Tuesday 16 August 2011

Suggestion

The last few days I've not posted much, but I have had many thoughts swimming through my head.

After the chilling Norwegian gunmen's heinous act, and the frenzy in Jersey which claimed innocent lives, I realized that both acts affected children. I am by no means downplaying or undermining adult lives lost or destroyed irreparably in numerous incidents around the world, where someone takes it upon themselves to kill others in the name of what they believe is right.

I have a suggestion. In future why don't these terrorists who cant stand the state of the world or people, just kill themselves, and go direct to have a chat with the Almighty about what to do about the 'problem' they see in our world?



Wednesday 10 August 2011

Playground Politics

Tara had a play date today at the local playground. Well...not really a playdate. A group of mums from nursery decided to pack a picnic and meet at the playground. Tara was very happy to see her old frtiends, even asking by name for those not there.

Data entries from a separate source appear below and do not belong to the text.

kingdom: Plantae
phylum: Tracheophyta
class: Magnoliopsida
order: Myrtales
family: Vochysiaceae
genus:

Most of the children are around a year older than Tara, and it showed when they played. Tara waited in line for her 'turn' at the swings and climbing frames only to be shoved aside by the older ones. She was a bit crestfallen and tried to keep up.

It made me wonder as I watched. I raised Tara the old fashioned way. She has to mind her p's and q's, wait her turn, and treat others with respect. Was I doing the right thing? Would she be able to survive the world where people who shove, get to go on the swings first?

I don't know the answer, but I think I will stick to my way.... it just feels right.

Tuesday 9 August 2011

One thing..

If I was to name one thing which I think is the root cause of all problems, it is intolerance.

Think about it. Intolerance in queues, traffic situations, husbands and wives, family in general, other people's cultures and traditions etc. etc.

Intolerance goes hand in hand with impatience, false ego and perception of lack of time.

We just can't wait. We think our time is paramount and our ego makes us feel more important than we are. All these put together make us angry and intolerant. Most of life's problems can be traced back to this. Let's all try and change this one attribute in us, and take a new look at the world we plan to leave our children.

Friday 5 August 2011

Am I home yet?

Its been a few days since Ive written. I've had family staying over and it was....interesting.

Family...you can't live with them or without them.

Before I was married to The Husband, I couldn't wait to get away from my family home, to spread my wings, be my own person, live my life et al. Anything my mother said to me was interpreted the wrong way and the classic, "no one understands me" was my constant refrain. 

I have a wonderful husband and lovely child today. But even now, at times, I feel..I want to go home..

So where is home? One thing is for sure, home is not a place, in the physical sense, like a piece of land with a house on it. Home is probably a place where we feel at peace, secure and we can just....be. We are embroiled in relationships and the business of living every single day. Life, at every stage does not easily allow us to "be". So we keep looking....and hoping...that one day we will be home, wherever that is.

Tuesday 2 August 2011

Another year!

Tara had a perfect birthday today. She went to bed with a smile, and I with aching muscles. Putting the special day together had me running like a headless chicken, but it was worth every discomfort when my little lady put her arms around me at night and said she had a wonderful day today.

Another year has gone by. I was led to believe that it gets harder with children as they grow up. I disagree completely. In my humble opinion, the first 6 months are hell on earth, the next 6 months marginally better, as you get used to being in hell. 18 months things start looking up, 2 years it feels easier as does 3. But 4 years later, I feel immense pride in having a perfect daughter, so easy to be with.

Or maybe that's just Tara. One hell of a good girl! Its my privilege to be her Mum.